なぜウソかというと、登録湿地の改変は禁じられておらず、ブラスコ氏が「登録すると一切変更できない」と言うことは絶対にありえないからである。つまり、知事は、三番瀬の一部を埋め立てたあとに登録湿地をめざすという意向をもっており、新たな計画の方向性を9月県議会に提示することを完全には断念していなかったのである。
- 9月7日開催の「第2回シンポジウム」で、「三番瀬は貴重な自然」「計画作成には時間をかけるべき」などという意見が相次いだ。しかし、知事は閉会あいさつで、「時間をかけすぎて汚染が進むのも困る。焦らずに急ぎながらやりたい」(東京、9/9)と述べた。つまり、この時点でもまだ、新案の9月提示をあきらめていなかったと思われる。
- 決定的だったのは、9月15、16日に開催された「国際湿地シンポジウム」だった。
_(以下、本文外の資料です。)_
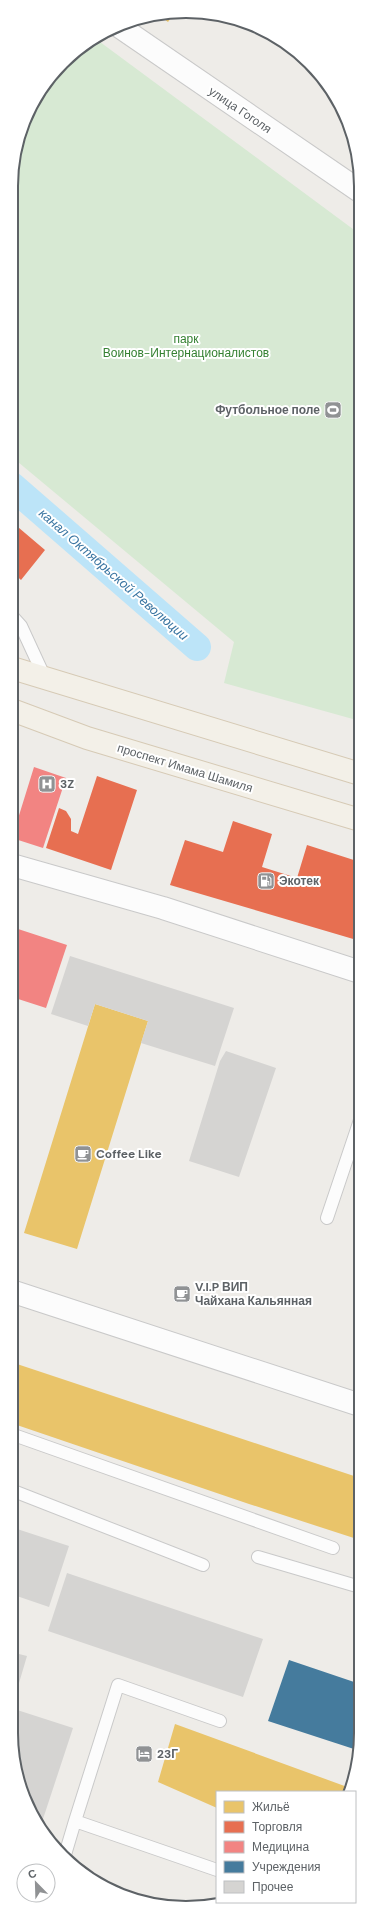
<svg xmlns="http://www.w3.org/2000/svg" width="372" height="1919" font-family="'DM Sans',sans-serif">
	<style>
		.green { fill: #d7e9d3 }
		.homes { fill: #e9c46a }
		.shops { fill: #e76f51 }
		.health { fill: #f28482 }
		.public { fill: #457b9d }
		.lines { fill: none; stroke-linecap: round; stroke-linejoin: round }
		.canal { stroke: #bce4f8; stroke-width: 28 }
		.building { fill: #d5d4d2 }
		.service-casing { stroke: #c9c9c9; stroke-width: 14 }
		.minor-casing { stroke: #c9c9c9; stroke-width: 24 }
		.primary-casing { stroke: #d6cab5; stroke-width: 24 }
		.service { stroke: #fcfcfc; stroke-width: 12 }
		.minor { stroke: #fcfcfc; stroke-width: 22 }
		.primary { stroke: #f3f0e8; stroke-width: 22 }
		.labels { text-anchor: middle; stroke-width: 4; stroke-linejoin: round; paint-order: stroke }
		.street-label { font-size: 12px; fill: #5d6266; stroke: #fff }
		.park-label { font-size: 12px; fill: #358132; stroke: #fff }
		.poi-label { font-size: 12px; font-weight: bold; fill: #5d6266; stroke: #fff; text-anchor: start }
		.water-label { font-size: 13px; font-style: italic; fill: #3b76a2; stroke: #fff }
		.rim { fill: none; stroke: #5d6266; stroke-width: 2 }
	</style>
	<rect width="100%" height="100%" fill="#eeece8"/>
	<path class="green" d="M 96,39 L 361,235 L 360,721 L 224,683 L 234,642 L 12,457 L 12,163 L 34,99 L 79,47 Z"/>
	<path class="homes" d="M 173,15 L 168,22 L 160,16 Z
		M 95,1004 L 148,1021 L 77,1249 L 24,1233 Z
		M 11,1362 L 360,1478 L 360,1540 L 249,1504 L 11,1423 Z
		M 175,1724 L 350,1788 L 348,1792 L 217,1792 L 217,1808 L 158,1782 Z"/>
	<path class="shops" d="M 12,522 L 45,550 L 21,580 L 12,572 Z
		M 97,776 L 137,790 L 111,870 L 46,848 L 59,808 L 66,811 L 71,819 L 71,831 L 78,834 Z
		M 233,821 L 272,834 L 262,867 L 297,878 L 307,845 L 360,862 L 360,896 L 358,901 L 360,902 L 360,941 L 170,885 L 185,840 L 223,852 Z"/>
	<path class="health" d="M 34,767 L 66,778 L 43,848 L 12,838 Z
		M 12,927 L 67,945 L 46,1008 L 12,997 Z"/>
	<path class="public" d="M 289,1660 L 360,1684 L 360,1751 L 268,1721 Z"/>
	<g class="lines">
		<path class="canal" d="M 12,486 L 197,647"/>
	</g>
	<path class="building" d="M 70,956 L 234,1008 L 215,1066 L 141,1043 L 148,1021 L 95,1004 L 88,1026 L 51,1014 Z
		M 226,1051 L 276,1068 L 239,1177 L 189,1161 L 220,1061 Z
		M 11,1527 L 69,1546 L 49,1607 L 11,1594 Z
		M 67,1573 L 263,1639 L 243,1697 L 48,1631 Z
		M 11,1652 L 27,1656 L 14,1700 L 11,1699 Z
		M 11,1708 L 73,1728 L 41,1825 L 24,1800 L 11,1733 Z"/>
	<g class="lines">
		<defs>
			<path id="service" d="M 12,616 L 21,626 L 45,678
				M 327,1218 L 360,1120
				M 11,1434 L 333,1548
				M 11,1490 L 203,1565
				M 258,1557 L 360,1587
				M 64,1858 L 75,1821
				M 217,1870 L 75,1821 L 118,1685 L 220,1721"/>
			<path id="minor" d="M 120,27 L 361,192
				M 12,865 L 163,908 L 360,972
				M 11,1291 L 360,1405"/>
			<path id="primary" d="M 12,668 L 360,774
				M 12,710 L 87,738 L 360,820"/>
		</defs>
		<use href="#service" class="service-casing"/>
		<use href="#minor" class="minor-casing"/>
		<use href="#primary" class="primary-casing"/>
		<use href="#service" class="service"/>
		<use href="#minor" class="minor"/>
		<use href="#primary" class="primary"/>
	</g>
	<defs>
		<symbol id="stadium-square" viewBox="-11 -11 22 22"><rect x="-9" y="-9" width="18" height="18" rx="4" fill="#909294" stroke="#fff"/><path d="M0-5a6.5 5 0 1 0 0 10a6.5 5 0 1 0 0-10ZM-3.5-1.8h7v3.6h-7Z" fill="#fff"/></symbol>
		<symbol id="hospital-square" viewBox="-11 -11 22 22"><rect x="-9" y="-9" width="18" height="18" rx="4" fill="#909294" stroke="#fff"/><path d="M-5-5h3v3.5h4V-5h3V5h-3V1.5h-4V5h-3Z" fill="#fff"/></symbol>
		<symbol id="fuel-square" viewBox="-11 -11 22 22"><rect x="-9" y="-9" width="18" height="18" rx="4" fill="#909294" stroke="#fff"/><path d="M-5.5-6h7V0h2V4h1.3V-2.5L3-4.5l.8-.8L6-3V5H2.5V1h-1V6h-7ZM-4.2-4.7v3.2H.2V-4.7Z" fill="#fff"/></symbol>
		<symbol id="cafe-square" viewBox="-11 -11 22 22"><rect x="-9" y="-9" width="18" height="18" rx="4" fill="#909294" stroke="#fff"/><path d="M-5.5-4.5H6V0H3Q3 3.5 0 3.5H-2.5Q-5.5 3.5-5.5 0ZM3-3.2v2h1.7v-2ZM-6 4.5H4V6H-6Z" fill="#fff"/></symbol>
		<symbol id="hotel-square" viewBox="-11 -11 22 22"><rect x="-9" y="-9" width="18" height="18" rx="4" fill="#909294" stroke="#fff"/><path d="M-6-4.5h1.5V1H6V5H4.5V3h-9V5H-6ZM-4 0a1.8 1.8 0 1 1 3.6 0ZM.5 0V-2.5h3Q6-2.5 6 0Z" fill="#fff"/></symbol>
	</defs>
	<g fill-rule="evenodd">
		<use href="#stadium-square" x="323" y="400" width="20" height="20"/>
		<use href="#hospital-square" x="37" y="774" width="20" height="20"/>
		<use href="#fuel-square" x="256" y="871" width="20" height="20"/>
		<use href="#cafe-square" x="73" y="1144" width="20" height="20"/>
		<use href="#cafe-square" x="172" y="1284" width="20" height="20"/>
		<use href="#hotel-square" x="134" y="1744" width="20" height="20"/>
	</g>
	<g class="labels">
		<g class="street-label">
			<text transform="translate(240 110) rotate(34)" y="4">улица Гоголя</text>
			<text transform="translate(185 768) rotate(17)" y="4">проспект Имама Шамиля</text>
		</g>
		<g class="park-label">
			<text x="186" y="343">парк<tspan x="186" dy="14">Воинов-Интернационалистов</tspan></text>
		</g>
		<g class="poi-label">
			<text x="320" y="414" text-anchor="end">Футбольное поле</text>
			<text x="60" y="788">3Z</text>
			<text x="279" y="885">Экотек</text>
			<text x="96" y="1158">Coffee Like</text>
			<text x="195" y="1291">V.I.P ВИП<tspan x="195" dy="14">Чайхана Кальянная</tspan></text>
			<text x="157" y="1758">23Г</text>
		</g>
		<g class="water-label">
			<text transform="translate(114 574) rotate(41)" y="5">канал Октябрьской Революции</text>
		</g>
	</g>
	<path d="M0 0H372V1919H0ZM186 18H186A168 168 0 0 1 354 186V1733A168 168 0 0 1 186 1901H186A168 168 0 0 1 18 1733V186A168 168 0 0 1 186 18Z" fill="#fff" fill-rule="evenodd"/>
	<path class="rim" d="M186 18H186A168 168 0 0 1 354 186V1733A168 168 0 0 1 186 1901H186A168 168 0 0 1 18 1733V186A168 168 0 0 1 186 18Z"/>
	<rect x="216" y="1791" width="140" height="112" fill="#ffffff" stroke="#bec0c2"/>
	<rect x="224" y="1801" width="20" height="12" fill="#e9c46a" stroke="#bec0c2"/>
	<text x="252" y="1811" font-size="12" fill="#5d6266">Жильё</text>
	<rect x="224" y="1821" width="20" height="12" fill="#e76f51" stroke="#bec0c2"/>
	<text x="252" y="1831" font-size="12" fill="#5d6266">Торговля</text>
	<rect x="224" y="1841" width="20" height="12" fill="#f28482" stroke="#bec0c2"/>
	<text x="252" y="1851" font-size="12" fill="#5d6266">Медицина</text>
	<rect x="224" y="1861" width="20" height="12" fill="#457b9d" stroke="#bec0c2"/>
	<text x="252" y="1871" font-size="12" fill="#5d6266">Учреждения</text>
	<rect x="224" y="1881" width="20" height="12" fill="#d5d4d2" stroke="#bec0c2"/>
	<text x="252" y="1891" font-size="12" fill="#5d6266">Прочее</text>
	<g transform="translate(36 1883) rotate(337)"><circle r="19" fill="#ffffff" stroke="#bec0c2"/>
	<path d="M0-3L7 15L0 10L-7 15Z" fill="#909294"/>
	<text y="-6" font-size="11" font-weight="bold" text-anchor="middle" fill="#5d6266">С</text>
	</g>
</svg>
県内外から400人が集まり、また海外ゲストなども参加して、「今ある干潟や浅瀬をつぶして人工干潟をつくるのはナンセンス」「三番瀬が守られるかどうかは日本の湿地が守られるかどうかの問題でもある」などの意見がたくさん出され、それをマスコミも大きくとりあげた。これで、知事は、9月県議会への新案方向性の提示を断念し、101ヘクタール埋め立て計画の撤回を表明することにしたのではないか。
この点は、たとえばJAWANの辻代表も、「国際湿地シンポジウムのあと、堂本知事を訪ねた折りの感触で、昨日のような決断がなされることを信じていました」と述べている。
■おわりに
知事が埋め立て計画の撤回を表明し、新たな埋め立て計画案を提示しなかったことについては、「知事がはじめから考えていたこと」「知事の姿勢は終始一貫していた」などという見方もされている。
しかし、経過をよくみれば、「知事がはじめから考えていたこと」などというのは皮相の見であって、「三番瀬の自然を今のまま残してほしい」「性急に見直し案をつくるべきでない」などとする県民や環境保護団体の運動の成果だったことがわかるはずである。